St. Joseph Cafasso’s body was twisted with curvature of the spine. Yet in a society that looked down on the disabled, this shriveled little priest became a successful teacher, preacher, and confessor. His life tells us to value people with physical deformities. And his example signifies hope to all disabled persons.
Ordained in 1833, Joseph Cafasso first became a popular lecturer and then, in 1848, the rector of the church and Institute of St. Francis in Turin, Italy. However, Don Cafasso became best known as a confessor. He had a gift for releasing penitents from scruples. “When we hear confessions,” he wrote, “the Lord wants us to be loving, merciful and fatherly to all.” His friend and biographer John Bosco told this story:
Forty-five hardened criminals had promised to go to confession on the vigil of a feast of Our Lady. But when the day came, none of them would confess his sins. Don Cafasso’s ingenious charity and courage found a way out of the difficulty. With a smile, he approached the biggest and strongest prisoner. Without a word Don Cafasso grabbed his long, "owing beard. Thinking the priest was fooling around, the man said, “Take anything else you like, but leave me my beard!”
“I won’t let you go until you go to confession,” replied Don Cafasso.
“But I don’t want to go to confession,” said the prisoner. “You may say what you like,” said the priest, “but you won’t escape until you confess.”

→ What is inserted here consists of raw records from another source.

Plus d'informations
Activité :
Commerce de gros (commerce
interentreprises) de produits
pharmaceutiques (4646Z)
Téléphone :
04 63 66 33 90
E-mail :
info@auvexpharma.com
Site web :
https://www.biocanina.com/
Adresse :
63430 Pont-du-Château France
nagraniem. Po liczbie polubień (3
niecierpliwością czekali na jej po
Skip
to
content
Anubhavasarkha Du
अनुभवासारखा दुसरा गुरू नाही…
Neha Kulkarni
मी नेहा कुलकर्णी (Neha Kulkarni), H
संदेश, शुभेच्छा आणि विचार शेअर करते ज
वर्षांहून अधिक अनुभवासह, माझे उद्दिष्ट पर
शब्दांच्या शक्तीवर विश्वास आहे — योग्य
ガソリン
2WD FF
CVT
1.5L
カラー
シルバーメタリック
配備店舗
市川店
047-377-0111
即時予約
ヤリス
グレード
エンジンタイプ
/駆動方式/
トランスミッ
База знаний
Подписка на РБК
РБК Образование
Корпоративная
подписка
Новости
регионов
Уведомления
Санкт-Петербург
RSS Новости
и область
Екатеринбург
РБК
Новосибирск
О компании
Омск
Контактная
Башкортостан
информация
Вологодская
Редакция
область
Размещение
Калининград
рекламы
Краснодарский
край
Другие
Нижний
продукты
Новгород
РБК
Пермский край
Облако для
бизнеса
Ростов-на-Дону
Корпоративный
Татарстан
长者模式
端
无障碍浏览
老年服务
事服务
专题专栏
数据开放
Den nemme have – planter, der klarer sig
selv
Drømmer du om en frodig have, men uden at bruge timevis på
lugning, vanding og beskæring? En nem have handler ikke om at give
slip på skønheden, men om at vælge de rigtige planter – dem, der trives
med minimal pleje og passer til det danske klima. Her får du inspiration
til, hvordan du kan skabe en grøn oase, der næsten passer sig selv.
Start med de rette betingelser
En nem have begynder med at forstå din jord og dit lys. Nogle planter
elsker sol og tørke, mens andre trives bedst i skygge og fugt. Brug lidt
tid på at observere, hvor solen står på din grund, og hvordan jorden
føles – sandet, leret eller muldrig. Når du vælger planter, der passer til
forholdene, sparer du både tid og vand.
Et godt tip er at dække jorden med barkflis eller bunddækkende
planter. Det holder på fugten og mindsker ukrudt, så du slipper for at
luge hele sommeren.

“I am not prepared,” said the prisoner. “Then I will prepare you,” said Cafasso. If the prisoner had wished, he could have easily freed himself. But whether it was by respect for the priest or by God’s grace, the man surrendered.
He allowed himself to be led to a corner of the room. Don Cafasso sat on a bundle of straw and prepared his friend for confession. Shortly there was a commotion. The prisoner was so moved by Don Cafasso’s exhortation that his sighs and tears almost prevented him from telling his sins. Then he who had been most vehement in refusing to make his confession went to his companions. He told them he had never been so happy in his life. And his experience persuaded them all to go to confession. Over the years Don Cafasso accompanied sixty condemned men to their public executions. His regarded these “hanged saints” as his favorite parishioners.
As a teenager John Bosco idolized Joseph Cafasso, and the two became close friends. Joseph Cafasso died on June 23, 1860, and John Bosco preached at his funeral.